Five of Norfolk's GP surgeries see less than half of their patients face to face, new figures have shown.

The Covid-19 pandemic forced a shift in the way people receive health care and resulted in more and more appointments being held virtually - either over the phone or via video calls.

And while overall 75pc of all appointments in Norfolk are now carried out face to face, figures have shown five surgeries still lean more on remote appointments.

These surgeries are:

  • Thorpewood Surgery, Thorpe St Andrew (36.5pc face to face)
  • Stalham Stathe Surgery (39pc face to face)
  • Oak Street Medical Practice, Norwich (40pc face to face)
  • Lawson Road Surgery, Norwich (48pc face to face)
  • Lakenham Surgery (48pc face to face)

READ MORE: How did your GP fair in the annual patient survey?

However, while Thorpewood Surgery had the lowest percentage of face-to-face appointments in person, staff carried out more home visits than any other over the course of October - 220.

The figure has sparked concern from Age UK Norwich, with charity bosses fearing older members of the population may struggle with remote access.

Eastern Daily Press: Dan Skipper, chief executive at Age UK Norwich. Photo: Age UK Norwich

Dan Skipper, the charity's chief executive, said: "With GPs being at the frontline of support, having regular and easy access is critical to keeping people safe, independent and reducing the risk of unnecessary health decline and crisis.

"When we conducted some research in 2021, 66pc of people rated the support of their doctor positively but 14pc reported negatively.

"This was mainly the 75+ age group, who found the use of online systems challenging.

"By 2040, the Norfolk and Waveney 65+ population will be nearly a quarter of a million and we will have one of the oldest demographics in the country, so we need to make sure our health and social care systems accommodate and proactively support the population."

Throughout October 2022, 689,573 appointments were honoured by GP practices - 75.7pc of which took place face-to-face.
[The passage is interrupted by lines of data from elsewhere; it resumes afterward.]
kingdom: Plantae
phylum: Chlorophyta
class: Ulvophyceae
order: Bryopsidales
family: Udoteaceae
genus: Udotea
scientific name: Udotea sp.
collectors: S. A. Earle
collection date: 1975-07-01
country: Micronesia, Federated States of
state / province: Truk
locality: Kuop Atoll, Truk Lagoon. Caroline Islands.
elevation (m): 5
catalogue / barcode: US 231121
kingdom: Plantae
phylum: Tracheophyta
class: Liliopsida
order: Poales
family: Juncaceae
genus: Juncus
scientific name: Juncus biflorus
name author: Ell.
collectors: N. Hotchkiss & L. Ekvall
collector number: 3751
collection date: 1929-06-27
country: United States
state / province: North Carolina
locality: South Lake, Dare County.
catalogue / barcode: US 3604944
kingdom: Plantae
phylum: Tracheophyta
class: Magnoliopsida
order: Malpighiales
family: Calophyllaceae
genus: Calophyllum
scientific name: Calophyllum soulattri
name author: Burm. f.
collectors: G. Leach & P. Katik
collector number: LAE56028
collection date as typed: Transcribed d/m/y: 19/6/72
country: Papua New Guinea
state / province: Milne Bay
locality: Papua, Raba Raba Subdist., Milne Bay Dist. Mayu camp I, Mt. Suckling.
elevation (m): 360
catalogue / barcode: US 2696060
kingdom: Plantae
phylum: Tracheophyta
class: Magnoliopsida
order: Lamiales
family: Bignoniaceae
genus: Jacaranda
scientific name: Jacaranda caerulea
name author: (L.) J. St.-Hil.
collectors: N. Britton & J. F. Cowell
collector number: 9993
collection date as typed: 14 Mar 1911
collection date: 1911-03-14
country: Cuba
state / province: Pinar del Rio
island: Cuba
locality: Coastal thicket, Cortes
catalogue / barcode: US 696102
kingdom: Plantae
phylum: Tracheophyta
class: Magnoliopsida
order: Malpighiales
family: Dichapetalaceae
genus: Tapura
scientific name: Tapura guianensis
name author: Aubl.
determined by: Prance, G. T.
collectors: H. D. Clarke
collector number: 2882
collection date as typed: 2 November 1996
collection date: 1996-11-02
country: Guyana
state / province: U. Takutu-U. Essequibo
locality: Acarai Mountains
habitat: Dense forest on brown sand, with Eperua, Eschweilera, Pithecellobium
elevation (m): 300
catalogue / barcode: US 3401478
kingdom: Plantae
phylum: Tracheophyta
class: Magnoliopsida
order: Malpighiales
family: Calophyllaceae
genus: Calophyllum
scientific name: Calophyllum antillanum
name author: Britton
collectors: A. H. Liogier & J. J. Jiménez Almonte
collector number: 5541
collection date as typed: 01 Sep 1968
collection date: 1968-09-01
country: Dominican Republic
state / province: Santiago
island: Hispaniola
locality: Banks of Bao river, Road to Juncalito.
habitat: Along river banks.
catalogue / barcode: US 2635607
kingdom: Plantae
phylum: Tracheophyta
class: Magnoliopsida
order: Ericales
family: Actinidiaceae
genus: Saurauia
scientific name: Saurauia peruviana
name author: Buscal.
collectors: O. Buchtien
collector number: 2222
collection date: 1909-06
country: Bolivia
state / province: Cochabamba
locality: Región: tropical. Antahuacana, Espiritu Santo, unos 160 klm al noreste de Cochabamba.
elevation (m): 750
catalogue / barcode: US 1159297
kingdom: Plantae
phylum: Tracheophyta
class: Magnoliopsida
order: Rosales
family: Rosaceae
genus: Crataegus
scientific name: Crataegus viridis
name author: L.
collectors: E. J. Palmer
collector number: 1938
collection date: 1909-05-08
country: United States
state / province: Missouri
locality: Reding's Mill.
The national average for this is 71.3pc.

Of the region's 105 practices, 72 saw a greater percentage than this national average.

There are also three surgeries - Great Massingham, Hingham, and the University of East Anglia - that hold 99pc of more of their appointments face to face.

Eastern Daily Press:

Sadie Parker, director of primary care at NHS Norfolk and Waveney, said: "The recent release of practice level appointment data highlights some of the variations in the way patients are accessing general practice.

"There will always be variations in appointments between GP practices as they will tailor the provision of their services to meet the needs and preferences of their patients.

"One practice may offer more face-to-face appointments, while another provides more online consultations which the data does not take into account.

"The data also does not account for factors such as branch surgeries, differences in patient list sizes, skill mixes available in each practice and the reason for appointments.

"So this data should not be used to draw any conclusions about practice quality or patient care."

Eastern Daily Press: Alex Stewart, chief executive of Healthwatch Norfolk

Alex Stewart, chief executive of Healthwatch Norfolk, said: "We welcome the transparency that allows patients access to data about their care, including the option to look at appointment figures.

"It is important these figures are looked at in context because they only take account of data captured on GP surgery's booking systems and some patients are also seen by experienced medical staff who are not GPs.

"When talking to patients around Norfolk, the issue of face-to-face appointments with GPS does crop up quite a lot as many feel they do not have the same opportunities to see them as they did pre-pandemic.

"We feel practices need greater support in explaining how they work after Covid.

"Some are doing this very well through liaising with patients and sharing with the wider community that an initial approach by phone or email is assessed and you are passed on to the best person to help."

Analysis by David Hannant

Eastern Daily Press: GP Dr Ian Schofield.jpg

The Covid-19 pandemic was clearly always going to have a lasting legacy on the health system - which was already under growing strain before the virus hit.

One thing borne of this is the way it has forced remote ways of working into almost all walks of life - and primary care is no different.

It is a debate that can be considered in several ways and it would be naive and unsophisticated view to consider all face-to-face appointments good and all remote appointments bad.

What is of the most vital importance is making sure that the appropriate means of communication are used.

Some scenarios are not suited to remote access - sometimes you need your GP to be able to see and feel something so they know how to treat you properly.

But if utilising remote access can mean a greater number of people are cared for, then it is foolish to write the means off completely.

Clearly, there is a comfort that comes with a face-to-face appointment and it should be the first option made available to a patient.

But it is also positive that remote access is readily available and in many scenarios can be easier or more convenient.

The key thing though is that it isn't used as a one-size-fits-all approach.

What is abundantly clear is that GPs are facing a level of demand they haven't experienced before and are being expected to work in different ways.

If access to care is becoming more flexible and patients are being a greater degree of choice that can only be a good thing. 

What can't happen is that GPs hide behind remote access - but the evidence in Norfolk shows that this is not happening.